>>

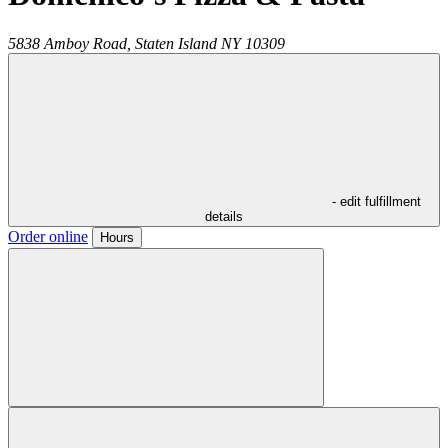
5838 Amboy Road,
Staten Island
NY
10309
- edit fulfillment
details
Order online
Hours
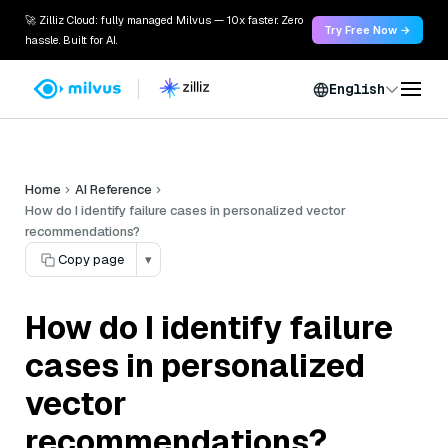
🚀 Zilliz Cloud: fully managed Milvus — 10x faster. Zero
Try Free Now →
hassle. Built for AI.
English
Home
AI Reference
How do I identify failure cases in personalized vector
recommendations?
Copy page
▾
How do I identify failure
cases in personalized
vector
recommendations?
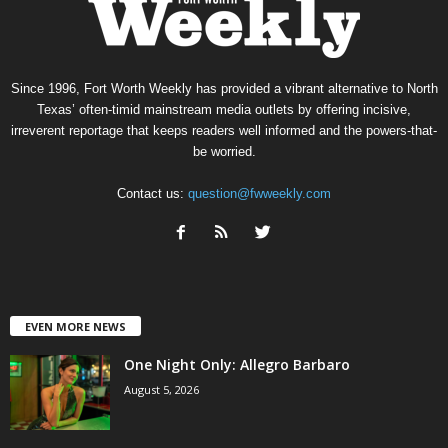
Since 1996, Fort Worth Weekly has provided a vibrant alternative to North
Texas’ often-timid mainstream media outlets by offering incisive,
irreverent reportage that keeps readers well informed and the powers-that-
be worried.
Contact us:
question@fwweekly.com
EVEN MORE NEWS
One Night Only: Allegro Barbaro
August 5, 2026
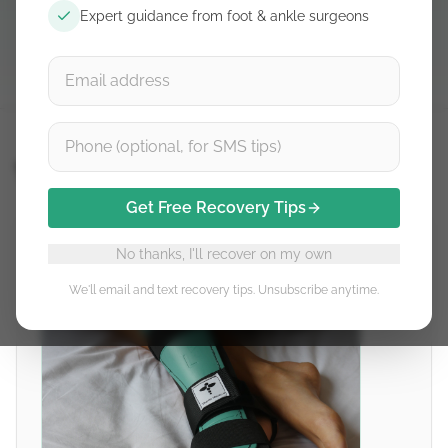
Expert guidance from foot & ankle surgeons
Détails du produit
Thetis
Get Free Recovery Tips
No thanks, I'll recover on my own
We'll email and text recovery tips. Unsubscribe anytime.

<<
>>

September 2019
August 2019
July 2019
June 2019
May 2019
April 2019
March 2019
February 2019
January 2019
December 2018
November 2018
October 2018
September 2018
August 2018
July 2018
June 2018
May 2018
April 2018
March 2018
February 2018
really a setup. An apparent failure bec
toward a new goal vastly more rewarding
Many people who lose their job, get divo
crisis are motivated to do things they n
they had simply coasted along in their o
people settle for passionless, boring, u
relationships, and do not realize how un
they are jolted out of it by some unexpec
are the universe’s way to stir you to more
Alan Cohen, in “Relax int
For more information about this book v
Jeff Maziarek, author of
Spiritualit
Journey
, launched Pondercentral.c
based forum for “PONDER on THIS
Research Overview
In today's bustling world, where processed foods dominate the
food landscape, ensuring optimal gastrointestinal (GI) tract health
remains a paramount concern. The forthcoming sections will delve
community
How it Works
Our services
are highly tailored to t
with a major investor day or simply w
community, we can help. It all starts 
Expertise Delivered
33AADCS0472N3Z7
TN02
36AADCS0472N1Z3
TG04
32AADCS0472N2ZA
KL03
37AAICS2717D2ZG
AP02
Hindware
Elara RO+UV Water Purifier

<<
>>

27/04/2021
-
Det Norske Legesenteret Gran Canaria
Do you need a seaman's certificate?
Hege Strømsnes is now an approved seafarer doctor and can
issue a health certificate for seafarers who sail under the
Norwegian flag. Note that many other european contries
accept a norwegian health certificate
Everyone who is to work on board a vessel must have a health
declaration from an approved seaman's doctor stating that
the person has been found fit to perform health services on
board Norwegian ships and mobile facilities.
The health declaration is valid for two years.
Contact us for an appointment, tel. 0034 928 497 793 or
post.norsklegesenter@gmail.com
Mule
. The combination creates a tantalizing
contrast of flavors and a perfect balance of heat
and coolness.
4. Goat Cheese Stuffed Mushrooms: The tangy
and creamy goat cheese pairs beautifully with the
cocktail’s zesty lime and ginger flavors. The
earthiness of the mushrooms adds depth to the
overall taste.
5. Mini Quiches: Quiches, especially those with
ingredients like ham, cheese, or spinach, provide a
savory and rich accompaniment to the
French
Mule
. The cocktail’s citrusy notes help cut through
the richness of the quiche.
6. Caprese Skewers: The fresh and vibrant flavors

<<

→ **Your assignment**
Give back precisely the lines above that start at the line containing "declaration from an" and end at the line containing "6. Caprese Skewers: The", inclusive. No other lines belong in the output.

→ **Response to this exercise**
declaration from an approved seaman's doctor stating that
the person has been found fit to perform health services on
board Norwegian ships and mobile facilities.
The health declaration is valid for two years.
Contact us for an appointment, tel. 0034 928 497 793 or
post.norsklegesenter@gmail.com
Mule
. The combination creates a tantalizing
contrast of flavors and a perfect balance of heat
and coolness.
4. Goat Cheese Stuffed Mushrooms: The tangy
and creamy goat cheese pairs beautifully with the
cocktail’s zesty lime and ginger flavors. The
earthiness of the mushrooms adds depth to the
overall taste.
5. Mini Quiches: Quiches, especially those with
ingredients like ham, cheese, or spinach, provide a
savory and rich accompaniment to the
French
Mule
. The cocktail’s citrusy notes help cut through
the richness of the quiche.
6. Caprese Skewers: The fresh and vibrant flavors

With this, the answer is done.